Я будто снова нарождался на свет.
Сквозь феерическое мерцание боли прорвались другие звуки и проредили ее пульсирующую настойчивость. Никогда раньше не приходилось слышать подобной чертовщины. В пляшущей в моем мозгу непосильной муке было больше упорядоченности, чем в разорвавшей ее какофонии. Заунывность и тоска, скрежет и всхлип, раздор и сомнение. Это была дьявольская музыка. Сама по себе она была не менее мучительна, чем физическая боль, разрывающая на части мое тело, но в симбиозе с ней она становилась воистину панацеей.
Я должен был видеть. Мысль об этом внезапно прорезала воспаленное болью восприятие. И я попытался хоть что-нибудь предпринять. И не смог найти в себе сил. Моим телом владела боль и даже хаотические звуки музыки доносились, как далекий шум прибоя через настырно бьющие звуки рок-н-ролла. И я перестал сопротивляться боли, попытался раствориться в ней, понять, принять ее.
Мне это удалось? Она оказалась разумной и пошла мне на встречу?

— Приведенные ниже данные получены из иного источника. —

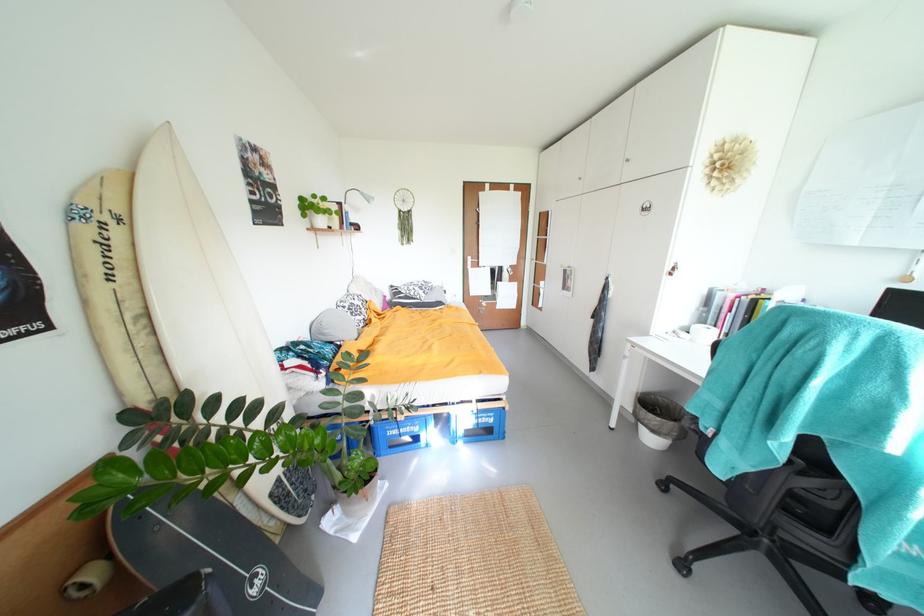
Where would you adjust the lamp head? Please return your answer as a coordinate pair (x, y).

(358, 195)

Я обязан был заставить свои глаза видеть. Напрягая внутренние силы, я пытался пробудиться, прорвать кокон. Сковавший меня.
Боль отступала, звуки становились слышны отчетливее, яснее, различимее. В них проявился порядок. Я уже понял, что различаю их слухом и ощутил свои веки. Одного усилия, чтобы разлепить их, было недостаточно. Когти боли сжали мою израненную душу с новой силой. Я боролся. Я разодрал неимоверно тяжелые веки, которые словно промазали красным клеем, и я увидел.
Огонь и тени. Блики пламени, делающие их непропорционально огромными в сравнении с пляшущими фигурами, выделывавшими замысловатые па. Мои наполненные кровью ноздри раздвинул отвратительный запах плесени и гнили. Я узнал это место, впрочем, как и одну из дергающихся фигур. Это была городская помойка, а я …
Сильнейший приступ головокружения вернул мне память и две слезы выкатились из моих глаз. На какой-то ничтожный миг я словно увидел себя со стороны. Мог ли я помыслить, что приму муки, подобные Его? Вот я и попал туда, куда хотел. Но так ли я это себе представлял и стоило ли оно того?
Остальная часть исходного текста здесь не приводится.